Could you reproduce the Otahuhu Power Station text starting at "At commissioning, the" and ending at "construction never commenced.", replacing "capacity" with "output"?

» **Excerpted passage**:
__________________________________________________
Thermal power station
- Primary fuel: Natural gas
- Turbine technology: combined cycle
- Cooling source: Sea water cooling tower

Power generation
- Nameplate capacity: 404 MW

= Otahuhu Power Station =

Former power station in New Zealand

The Ōtāhuhu power station was a power station site located in Ōtara, Auckland, New Zealand. Two plants operated on the site: Ōtāhuhu A (initially open cycle gas turbines, then synchronous compensation) and Ōtāhuhu B (a 404 MW combined cycle). A proposed third station, Ōtāhuhu C, was never built. The stations were owned by Contact Energy.

The site was sold by Contact in 2016.

==Ōtāhuhu A (OTG)==
The first generating units at Ōtāhuhu were open cycle gas turbine Stal-Laval units, commissioned in 1968. The plant comprised four 45 MW gas turbine units.

In 1978, a further two generating units were added, twin pack units using Rolls-Royce Olympus gas turbines.

The Ōtāhuhu A gas turbines were retired from electricity generation in the late 1990s, however they remained in continuous service providing reactive power to Transpower NZ, owner of the national grid. In November 2013, the generators were retired from service and decommissioned.

==Ōtāhuhu B (OTC)==
The combined cycle plant was commissioned in January 2000. This natural gas fired plant comprises a Siemens V94.3A(2) gas turbine in single shaft configuration. The HRSG is unfired triple pressure with reheat. Steam cycle cooling is by a hybrid wet - dry cooling tower, using sea water makeup.

At commissioning, the plant capacity was 385 MW. In 2005, upgrades to plant components (including the gas turbine compressor) resulted in an increase of plant capacity to approximately 404 MW.

The combined cycle power station ceased generation at the end of September 2015.

==Ōtāhuhu C==
The Ōtāhuhu C power station was a proposal for a 400 MW combined cycle power station. Resource consents were granted by Auckland Regional Council for the plant in 2001, but construction never commenced.

In 2002, the Environmental Defence Society (EDS) appealed the resource consents. EDS argued that the predicted annual emissions of 1.2 million tonnes of carbon dioxide would contribute to climate change via the greenhouse effect and that the consent conditions should require complete carbon offsetting by planting of new forests. The Environment Court agreed with the scientific consensus on anthropogenic climate change and concluded that the proposed CO_{2} emissions would be an "adverse effect of some consequence". The court declined to impose the forest offsetting condition due to concerns over its "efficacy, appropriateness and reasonableness".
__________________________________________________
» **Given information**:

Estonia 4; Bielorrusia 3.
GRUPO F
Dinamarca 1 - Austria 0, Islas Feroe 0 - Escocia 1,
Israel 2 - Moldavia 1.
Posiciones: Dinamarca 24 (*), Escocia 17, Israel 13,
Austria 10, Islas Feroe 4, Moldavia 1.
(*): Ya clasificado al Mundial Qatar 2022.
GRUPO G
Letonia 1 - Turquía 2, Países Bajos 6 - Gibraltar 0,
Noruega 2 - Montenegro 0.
__________________________________________________
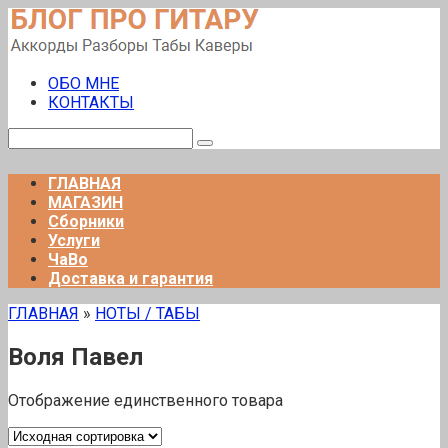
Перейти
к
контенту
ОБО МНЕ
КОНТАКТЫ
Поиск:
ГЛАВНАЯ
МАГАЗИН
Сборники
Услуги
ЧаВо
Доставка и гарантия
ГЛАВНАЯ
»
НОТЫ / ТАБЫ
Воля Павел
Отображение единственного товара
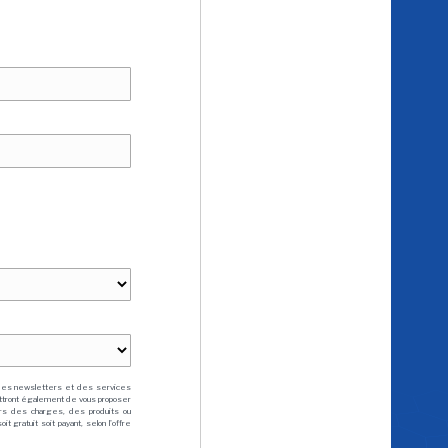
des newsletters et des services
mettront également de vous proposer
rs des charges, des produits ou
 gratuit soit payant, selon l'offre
__________________________________________________
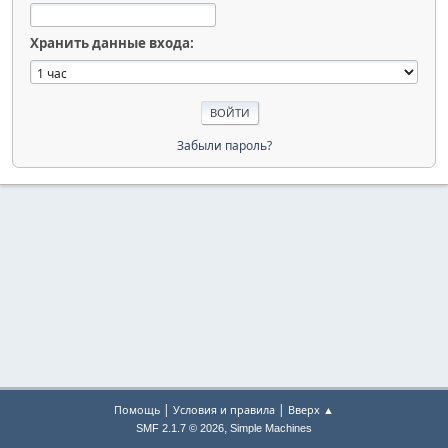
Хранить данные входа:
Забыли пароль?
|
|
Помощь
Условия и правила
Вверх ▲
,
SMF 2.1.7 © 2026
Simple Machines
__________________________________________________
» **Solution for this exercise**:
At commissioning, the plant output was 385 MW. In 2005, upgrades to plant components (including the gas turbine compressor) resulted in an increase of plant output to approximately 404 MW.

The combined cycle power station ceased generation at the end of September 2015.

==Ōtāhuhu C==
The Ōtāhuhu C power station was a proposal for a 400 MW combined cycle power station. Resource consents were granted by Auckland Regional Council for the plant in 2001, but construction never commenced.